Jimin; utangaç, ürkek, narin, yaşıtlarına göre daha ufak tefek bir insandı.

Doğrusu, o'ndan böyle bir şey beklemiyordu Yoongi. Küçüğü, uykunun kollarına bırakmıştı kendisini. Yoongi o'nu uyandırmamaya dikkat ederek kucağında ki çocuk ile ayağa kalktı. O'nu yatağa yatırıp üzerini güzelce örttü. Yanağına ve dudağına küçük öpücükler kondurdu ve ışığı kapatıp odadan çıktı.

Sabah saatlerinde Jimin izlendiğini hissettiği için uyandı. Yanı başında ki Yoongi ile göz göze gelmeyi beklemiyordu anlaşılan.

"Günaydın bebeğim." demekle yetindi Yoongi. "Güüünaaaaydınnn Yoongi!" dedi Jimin şen şakrak bir şekilde. "Saat kaç?" diye bir soru yöneltti Jimin, Yoongi'ye hitaben. Yoongi saate bakarak "Daha çok erken bebeğim. Saat 05:40." diye yanıtladı Jimin'in sorusunu. Jimin olduğundan da geç kalkmıştı bu sabah. Hızlı adımlarla banyoya ilerledi ve ihtiyaçlarını karşılayıp sevgilisinin yanına geri döndü.

"Güzelce uyudun mu bebeğim?" diye sordu Yoongi. Jimin kafasını 'evet' anlamında salladı. Hâlâ şaka gibi geliyordu Jimin'e. Yoongi ile sevgili olması şaka gibiydi o'nun için. "Yoongi... Şey ailen ya kızarsa sana... O zaman ne yapacaksın?" diye sordu. Bu soruyu geçen akşam da sormuştu fakat yine sormak istemişti. "Hiç bir şey olmaz bebeğim. Sen merak etme." dedi kendinden emin bir şekilde, derin ses. Kapı çalmaya gerek duymadan aniden odaya giren Seokjin ve Jeongguk gördükleri şey ile şoke olmuşlardı. Jimin ve Yoongi'yi bu kadar yakın görmeyi beklemiyorlardı. "Yanlış zamanda geldik herhalde biz çıkalım. Size kolay gelsin!" dedi Seokjin imalı bir şekilde.

Jimin yanaklarının kızarmaya başladığını hissediyordu. Nedensiz yere paniklemişti. O'nun bu hâlleri Yoongi'nin kıkırdamasına sebep olmuştu. "Gülmesene!" diye sitemle konuştu Jimin. Fakat bu Yoongi'nin daha fazla kıkırdamsına hatta kahkaha atmasına neden olmuştu. Jimin normalde olduğundan daha fazla utanmıştı. Jimin tam odadan çıkacakken Yoongi o'na yetişmişti. "Sen gül gül gidicem ben!" dedi Jimin sahte bir sinirle.

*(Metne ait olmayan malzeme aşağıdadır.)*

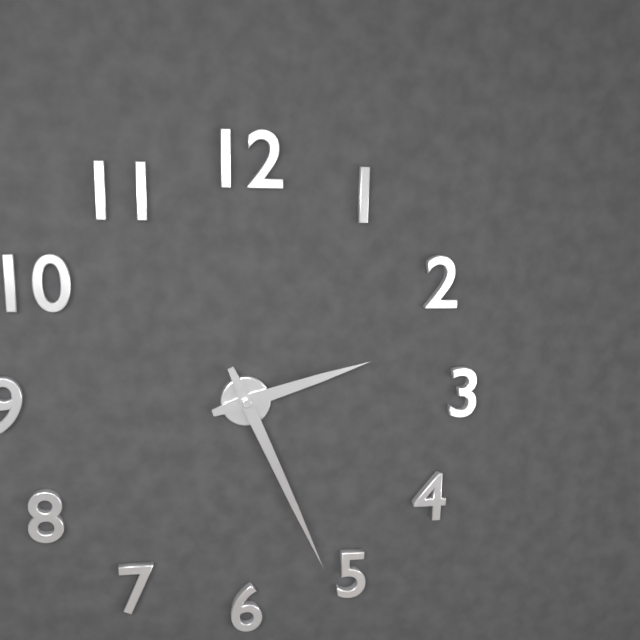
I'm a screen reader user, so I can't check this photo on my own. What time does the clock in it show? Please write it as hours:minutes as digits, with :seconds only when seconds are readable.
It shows 2:26
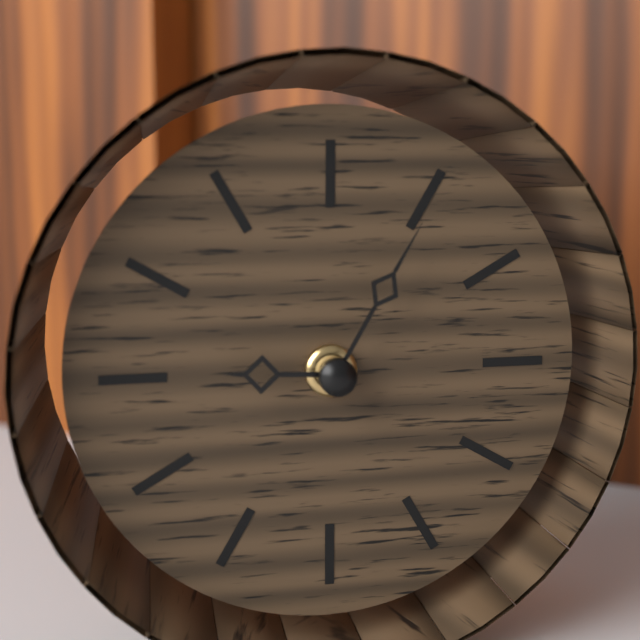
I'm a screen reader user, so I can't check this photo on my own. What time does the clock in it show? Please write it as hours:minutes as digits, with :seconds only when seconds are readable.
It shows 9:05
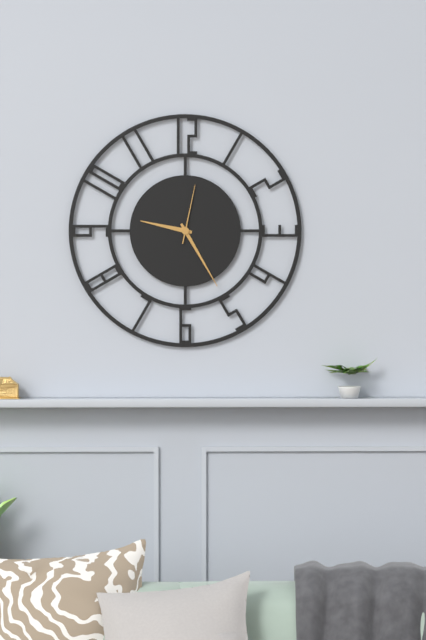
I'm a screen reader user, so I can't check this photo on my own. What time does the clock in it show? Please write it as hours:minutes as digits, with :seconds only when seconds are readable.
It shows 9:25:02
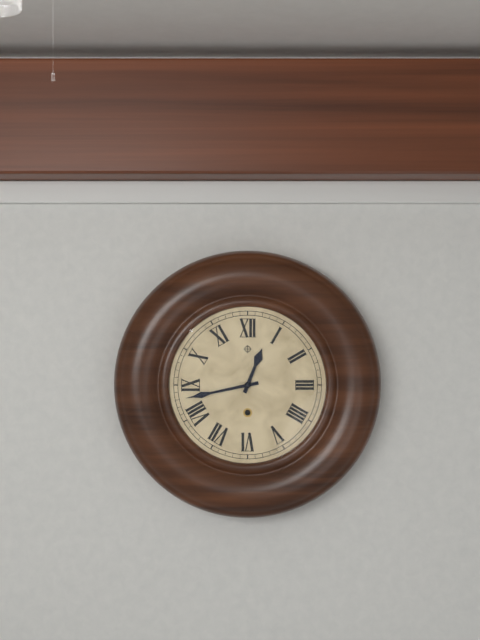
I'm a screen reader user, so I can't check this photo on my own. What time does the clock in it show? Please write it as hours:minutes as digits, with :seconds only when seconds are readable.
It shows 12:43
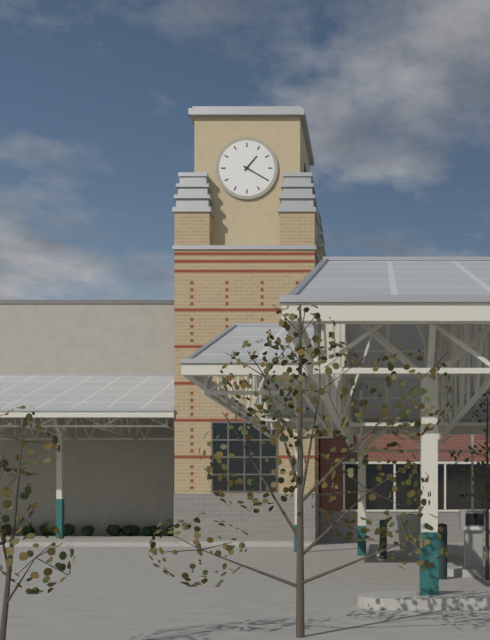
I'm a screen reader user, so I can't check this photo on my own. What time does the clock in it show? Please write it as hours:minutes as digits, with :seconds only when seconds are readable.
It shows 1:20
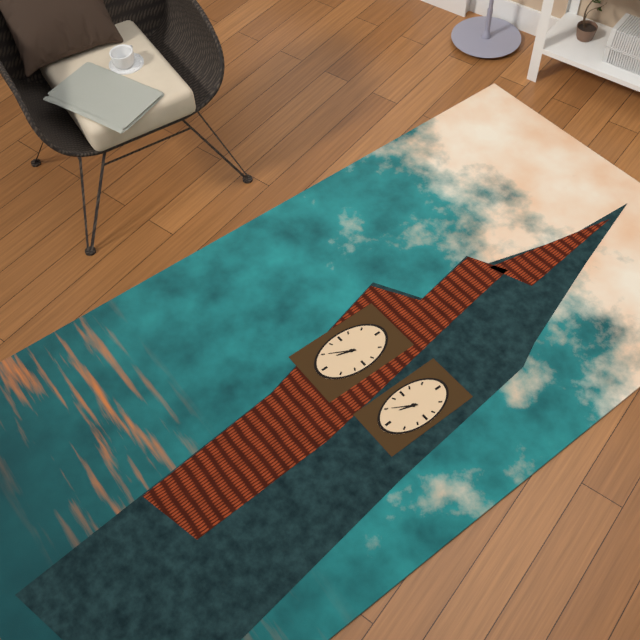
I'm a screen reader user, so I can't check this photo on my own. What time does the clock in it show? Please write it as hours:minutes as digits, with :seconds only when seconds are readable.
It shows 6:35
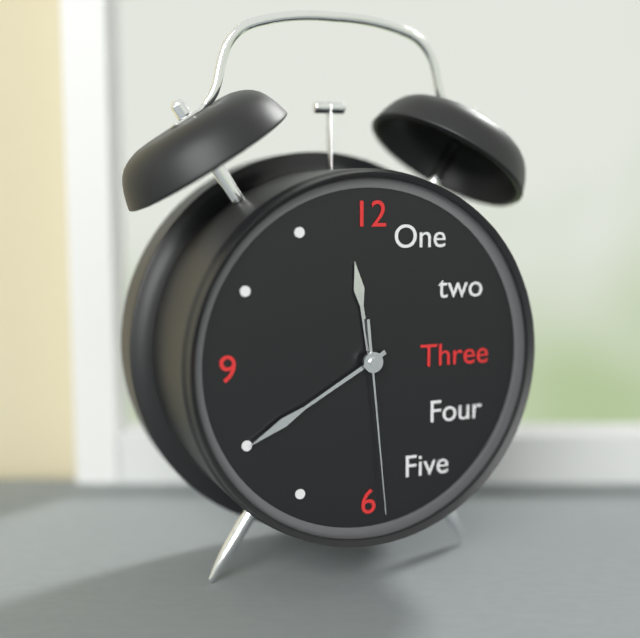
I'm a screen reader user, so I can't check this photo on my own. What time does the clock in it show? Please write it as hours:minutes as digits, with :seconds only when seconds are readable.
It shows 11:40:29
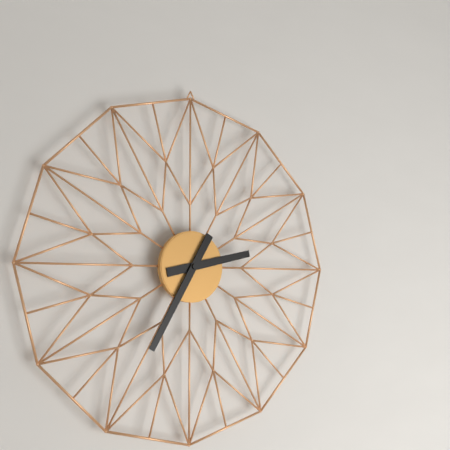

"Senin şu eşsiz güzelliğin ve sınır tanımayan tatlılığın dişlerimi kaşındırıyor..." diye yakındı Yoongi. Jimin tekrar kızarmaya başlamıştı. Yoongi, o'nun bu hâllerine daha fazla dayanamayıp Jimin'in yanağını canını acıtmayacak şekilde ısırdı. Daha sonra ısırdığı yeri öpücükleri ile süsledi. Jimin böyle bir şey beklemiyor olacak ki kaşlarını havaya kaldırdı ve dudakları 'o' şeklini aldı. "Neyse. Şey yapıcaktım ben... Şey işte. Off gidiyorum ben!" diye zırvaladı Jimin. Koşar adımlarla odadan çıktı Jimin. Yoongi ise arkasından sırıtarak bakıyordu küçüğüne.

"Çok şirin bir çift oldunuz hyung!" diye heyecanla konuştu Jeongguk. "Daha fazla bağır Jeon, herkes duysun bizi." diye söylendi Jisu. Biraz daha bağırırsa tüm saray duyacaktı. Çardak ta oturuyorlardı. Yoongi, onlara bugün izinli olduklarını söylemişti. Aslında izinli değillerdi sadece Jimin için yapmıştı bunu, sevgilisinin çalışması istemiyordu. Eli sıcak sudan soğuk suya sokmamak istiyordu. Bunu onlar sevgili olmadan öncede istiyordu fakat söyleyemiyordu bir türlü.

"Yavrularım evlenecek mi şimdi?! Aman aman aman!" diye yankınmaya başladı Seokjin. Onun bu hâli hepsini güldürmüştü. "O prens olacak herif seni üzerse karşısında beni bulur haaa!" dedi Jimin'e hitaben, Seokjin. "Gguk aynı şey senin içinde geçerli!" diye devamını getirdi. Bilmediği tek şey Yoongi, Taehyung, Namjoon ve Hoseok'un arkasında olmasıydı. Jimin, Jeongguk ve Jisu kahkaha atmaya başlamıştı bile. "Ne? Neden gülüyorsunuz?" diye sordu Seokjin. "Demek karşımızda seni buluruz, öyle mi Seokjin?" diye sordu Namjoon imalı bir ses tonuyla. Anın verdiği özgüven ile "Evet, evet öyle olur! Benim yavrum bunlar, yavrularımı üzerseniz kellenizi alırım!" dedi Seokjin.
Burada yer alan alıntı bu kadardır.